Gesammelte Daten

= = = = = = =

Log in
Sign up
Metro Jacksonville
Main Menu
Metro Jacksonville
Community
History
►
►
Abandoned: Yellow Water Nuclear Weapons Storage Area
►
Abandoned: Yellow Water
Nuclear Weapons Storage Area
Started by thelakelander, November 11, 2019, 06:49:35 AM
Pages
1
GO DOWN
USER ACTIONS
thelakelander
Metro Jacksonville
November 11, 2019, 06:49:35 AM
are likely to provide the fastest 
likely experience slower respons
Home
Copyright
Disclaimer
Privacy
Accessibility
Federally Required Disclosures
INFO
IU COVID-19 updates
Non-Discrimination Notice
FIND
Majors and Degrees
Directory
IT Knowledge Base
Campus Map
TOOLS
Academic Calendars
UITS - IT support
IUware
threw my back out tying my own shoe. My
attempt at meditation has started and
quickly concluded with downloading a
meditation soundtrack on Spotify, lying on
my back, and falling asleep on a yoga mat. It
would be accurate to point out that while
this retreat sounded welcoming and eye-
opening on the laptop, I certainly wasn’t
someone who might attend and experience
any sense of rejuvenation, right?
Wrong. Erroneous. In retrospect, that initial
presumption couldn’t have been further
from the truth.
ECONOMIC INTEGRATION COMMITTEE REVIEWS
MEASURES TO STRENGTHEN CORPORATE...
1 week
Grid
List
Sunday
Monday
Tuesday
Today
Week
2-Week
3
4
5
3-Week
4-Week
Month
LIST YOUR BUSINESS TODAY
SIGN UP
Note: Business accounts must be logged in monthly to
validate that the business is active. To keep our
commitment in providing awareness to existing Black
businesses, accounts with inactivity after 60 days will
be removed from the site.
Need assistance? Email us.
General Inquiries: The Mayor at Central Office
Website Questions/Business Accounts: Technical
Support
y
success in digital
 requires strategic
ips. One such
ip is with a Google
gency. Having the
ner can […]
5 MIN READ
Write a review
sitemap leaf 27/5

= = = = = = =

Tausche in den gesamten Daten "Metro Jacksonville" gegen "Metro Orlando" aus und gib die Zeilen ansonsten unverändert wieder.

Log in
Sign up
Metro Orlando
Main Menu
Metro Orlando
Community
History
►
►
Abandoned: Yellow Water Nuclear Weapons Storage Area
►
Abandoned: Yellow Water
Nuclear Weapons Storage Area
Started by thelakelander, November 11, 2019, 06:49:35 AM
Pages
1
GO DOWN
USER ACTIONS
thelakelander
Metro Orlando
November 11, 2019, 06:49:35 AM
are likely to provide the fastest 
likely experience slower respons
Home
Copyright
Disclaimer
Privacy
Accessibility
Federally Required Disclosures
INFO
IU COVID-19 updates
Non-Discrimination Notice
FIND
Majors and Degrees
Directory
IT Knowledge Base
Campus Map
TOOLS
Academic Calendars
UITS - IT support
IUware
threw my back out tying my own shoe. My
attempt at meditation has started and
quickly concluded with downloading a
meditation soundtrack on Spotify, lying on
my back, and falling asleep on a yoga mat. It
would be accurate to point out that while
this retreat sounded welcoming and eye-
opening on the laptop, I certainly wasn’t
someone who might attend and experience
any sense of rejuvenation, right?
Wrong. Erroneous. In retrospect, that initial
presumption couldn’t have been further
from the truth.
ECONOMIC INTEGRATION COMMITTEE REVIEWS
MEASURES TO STRENGTHEN CORPORATE...
1 week
Grid
List
Sunday
Monday
Tuesday
Today
Week
2-Week
3
4
5
3-Week
4-Week
Month
LIST YOUR BUSINESS TODAY
SIGN UP
Note: Business accounts must be logged in monthly to
validate that the business is active. To keep our
commitment in providing awareness to existing Black
businesses, accounts with inactivity after 60 days will
be removed from the site.
Need assistance? Email us.
General Inquiries: The Mayor at Central Office
Website Questions/Business Accounts: Technical
Support
y
success in digital
 requires strategic
ips. One such
ip is with a Google
gency. Having the
ner can […]
5 MIN READ
Write a review
sitemap leaf 27/5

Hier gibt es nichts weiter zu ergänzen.